The author has two goals: the first to chart, celebrate and reveal the struggles of the two men behind Loch Fyne Oysters – the flamboyant, charismatic, now sadly deceased Johnny Noble, for whom wine, or ‘pop’, was a breakfast drink, and Andrew Lane, a Nottinghamshire farm worker’s son, curiously described as having ‘normal instincts’. The second was to ‘spread the virus’ of employee ownership, the business model Loch Fyne Oysters eventually adopted with Erdal’s help. The book is, therefore, half a tale of fishy derring-do and half a messianic advertisement for employee trusts and if, unlike the oysters, the messianic advertisement is sometimes a little overcooked, this is entirely forgivable. If you love your product, naturally you want to sell it.

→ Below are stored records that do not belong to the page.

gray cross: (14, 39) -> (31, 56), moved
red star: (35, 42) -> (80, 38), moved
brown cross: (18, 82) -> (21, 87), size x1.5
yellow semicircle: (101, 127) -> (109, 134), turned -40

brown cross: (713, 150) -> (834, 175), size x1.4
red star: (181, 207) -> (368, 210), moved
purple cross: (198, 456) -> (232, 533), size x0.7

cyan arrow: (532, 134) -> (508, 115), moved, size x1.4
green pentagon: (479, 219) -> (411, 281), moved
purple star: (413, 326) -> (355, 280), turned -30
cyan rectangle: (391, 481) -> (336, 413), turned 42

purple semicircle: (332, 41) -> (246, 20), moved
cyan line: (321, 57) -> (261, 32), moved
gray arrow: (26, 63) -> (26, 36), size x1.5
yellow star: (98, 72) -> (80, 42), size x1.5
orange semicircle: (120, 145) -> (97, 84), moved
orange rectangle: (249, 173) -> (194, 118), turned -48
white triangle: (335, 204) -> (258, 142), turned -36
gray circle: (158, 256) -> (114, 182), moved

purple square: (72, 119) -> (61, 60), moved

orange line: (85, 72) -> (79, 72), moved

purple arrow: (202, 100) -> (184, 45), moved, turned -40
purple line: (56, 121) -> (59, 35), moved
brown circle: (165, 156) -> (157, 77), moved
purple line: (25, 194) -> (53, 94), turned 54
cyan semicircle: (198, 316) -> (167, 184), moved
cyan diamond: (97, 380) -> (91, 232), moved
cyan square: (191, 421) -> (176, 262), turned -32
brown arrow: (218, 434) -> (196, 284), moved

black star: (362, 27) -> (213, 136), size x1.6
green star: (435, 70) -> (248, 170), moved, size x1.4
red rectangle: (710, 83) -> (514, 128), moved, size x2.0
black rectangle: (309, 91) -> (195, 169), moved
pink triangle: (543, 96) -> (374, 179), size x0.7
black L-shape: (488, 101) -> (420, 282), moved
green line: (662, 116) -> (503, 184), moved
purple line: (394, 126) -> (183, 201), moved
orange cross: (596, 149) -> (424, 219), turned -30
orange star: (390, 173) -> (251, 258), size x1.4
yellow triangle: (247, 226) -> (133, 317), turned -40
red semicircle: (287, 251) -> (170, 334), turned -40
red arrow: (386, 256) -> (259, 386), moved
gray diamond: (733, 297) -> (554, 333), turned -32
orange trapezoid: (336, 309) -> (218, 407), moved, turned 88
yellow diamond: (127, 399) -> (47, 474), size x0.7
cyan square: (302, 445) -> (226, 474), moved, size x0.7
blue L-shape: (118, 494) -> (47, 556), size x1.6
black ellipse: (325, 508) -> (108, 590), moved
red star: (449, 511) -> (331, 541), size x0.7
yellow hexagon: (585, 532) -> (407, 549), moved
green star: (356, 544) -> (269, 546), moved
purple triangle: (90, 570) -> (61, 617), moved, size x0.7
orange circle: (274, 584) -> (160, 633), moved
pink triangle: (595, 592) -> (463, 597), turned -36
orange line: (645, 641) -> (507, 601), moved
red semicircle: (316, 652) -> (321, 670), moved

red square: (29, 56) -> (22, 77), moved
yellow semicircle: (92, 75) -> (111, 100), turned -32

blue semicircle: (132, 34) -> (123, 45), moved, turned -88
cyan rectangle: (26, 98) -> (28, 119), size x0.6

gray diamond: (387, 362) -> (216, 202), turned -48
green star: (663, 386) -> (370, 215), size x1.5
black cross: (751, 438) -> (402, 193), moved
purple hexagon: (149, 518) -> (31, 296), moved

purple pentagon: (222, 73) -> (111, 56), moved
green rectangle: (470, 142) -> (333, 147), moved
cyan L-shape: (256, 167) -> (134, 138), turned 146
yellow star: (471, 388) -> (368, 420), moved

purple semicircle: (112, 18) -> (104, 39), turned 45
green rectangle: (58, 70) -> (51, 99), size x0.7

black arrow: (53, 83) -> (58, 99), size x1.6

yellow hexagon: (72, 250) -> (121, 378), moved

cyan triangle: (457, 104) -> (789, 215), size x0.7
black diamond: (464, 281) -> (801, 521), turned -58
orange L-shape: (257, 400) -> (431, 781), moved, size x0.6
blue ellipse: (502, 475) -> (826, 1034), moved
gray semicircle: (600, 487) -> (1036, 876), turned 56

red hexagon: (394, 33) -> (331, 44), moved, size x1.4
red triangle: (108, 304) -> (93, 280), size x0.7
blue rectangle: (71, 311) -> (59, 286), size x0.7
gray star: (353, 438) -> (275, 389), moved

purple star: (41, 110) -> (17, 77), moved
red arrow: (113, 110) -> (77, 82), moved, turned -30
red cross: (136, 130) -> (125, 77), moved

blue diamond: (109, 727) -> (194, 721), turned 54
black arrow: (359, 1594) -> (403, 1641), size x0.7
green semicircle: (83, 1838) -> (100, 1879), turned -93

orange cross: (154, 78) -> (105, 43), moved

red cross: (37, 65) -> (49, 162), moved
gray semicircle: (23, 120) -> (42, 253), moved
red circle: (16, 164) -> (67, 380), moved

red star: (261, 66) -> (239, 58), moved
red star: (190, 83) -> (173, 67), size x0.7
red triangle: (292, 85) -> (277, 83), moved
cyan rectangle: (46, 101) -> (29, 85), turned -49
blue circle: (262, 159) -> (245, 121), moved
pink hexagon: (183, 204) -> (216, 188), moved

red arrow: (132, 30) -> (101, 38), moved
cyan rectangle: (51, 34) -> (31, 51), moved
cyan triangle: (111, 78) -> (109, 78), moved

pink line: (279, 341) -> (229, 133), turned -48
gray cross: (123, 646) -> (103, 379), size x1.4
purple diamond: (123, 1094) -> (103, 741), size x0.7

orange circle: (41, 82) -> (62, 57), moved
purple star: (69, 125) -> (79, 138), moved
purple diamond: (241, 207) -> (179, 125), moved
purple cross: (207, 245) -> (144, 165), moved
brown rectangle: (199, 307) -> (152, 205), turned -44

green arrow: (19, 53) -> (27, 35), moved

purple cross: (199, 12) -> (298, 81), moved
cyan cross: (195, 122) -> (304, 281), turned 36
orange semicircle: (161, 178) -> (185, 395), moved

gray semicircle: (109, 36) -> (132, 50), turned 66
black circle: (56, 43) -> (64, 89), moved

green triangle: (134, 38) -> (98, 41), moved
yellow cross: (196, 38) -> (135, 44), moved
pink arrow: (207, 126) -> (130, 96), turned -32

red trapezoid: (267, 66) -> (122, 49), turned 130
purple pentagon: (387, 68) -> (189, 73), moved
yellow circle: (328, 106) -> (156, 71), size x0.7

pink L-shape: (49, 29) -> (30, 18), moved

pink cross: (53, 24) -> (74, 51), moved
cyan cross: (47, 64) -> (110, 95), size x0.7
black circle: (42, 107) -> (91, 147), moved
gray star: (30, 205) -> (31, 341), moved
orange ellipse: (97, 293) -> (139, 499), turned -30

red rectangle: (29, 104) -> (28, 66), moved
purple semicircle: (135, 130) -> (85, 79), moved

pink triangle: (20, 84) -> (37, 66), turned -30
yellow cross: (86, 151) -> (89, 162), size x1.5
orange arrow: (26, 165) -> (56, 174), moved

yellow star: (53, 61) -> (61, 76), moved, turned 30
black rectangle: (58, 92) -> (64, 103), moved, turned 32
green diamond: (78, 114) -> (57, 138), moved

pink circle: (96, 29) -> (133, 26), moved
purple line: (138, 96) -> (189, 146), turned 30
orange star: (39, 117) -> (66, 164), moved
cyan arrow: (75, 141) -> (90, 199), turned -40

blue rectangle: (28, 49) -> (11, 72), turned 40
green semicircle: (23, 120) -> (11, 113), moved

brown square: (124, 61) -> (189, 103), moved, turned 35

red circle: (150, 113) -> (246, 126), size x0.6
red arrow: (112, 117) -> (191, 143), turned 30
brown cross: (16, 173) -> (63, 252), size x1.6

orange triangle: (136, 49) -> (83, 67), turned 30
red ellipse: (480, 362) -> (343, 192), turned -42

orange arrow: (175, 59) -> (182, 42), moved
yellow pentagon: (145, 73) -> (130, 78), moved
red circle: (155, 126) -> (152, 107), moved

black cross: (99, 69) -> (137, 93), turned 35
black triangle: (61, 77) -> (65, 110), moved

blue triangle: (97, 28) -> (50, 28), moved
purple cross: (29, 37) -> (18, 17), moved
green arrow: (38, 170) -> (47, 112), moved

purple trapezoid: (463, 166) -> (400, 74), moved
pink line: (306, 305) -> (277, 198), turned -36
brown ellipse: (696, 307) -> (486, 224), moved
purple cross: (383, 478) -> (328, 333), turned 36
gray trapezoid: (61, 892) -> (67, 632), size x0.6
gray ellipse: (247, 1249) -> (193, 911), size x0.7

Though Erdal never met Johnny Noble, and was only contacted by Andy Lane when, after Noble’s death, the oysters were, as one might say, threatened by sharks, the three men shared a common vision: to prove that environmentally sustainable and community-friendly businesses can succeed.
It’s difficult to remember, in these bright green times, just how ridiculously touchy-feely, knit-your-own-sandals such a notion seemed in 1977 when Noble and Lane came up with the idea of growing oysters with ‘respect’ and only selling naturally caught fish. Not that Noble and Lane eschewed money. Both needed it, Noble to pay off the debts he inherited along with Ardkinglas, his Lorimer-built family home, and Lane to move out of a rickety caravan and pursue those ‘normal instincts’.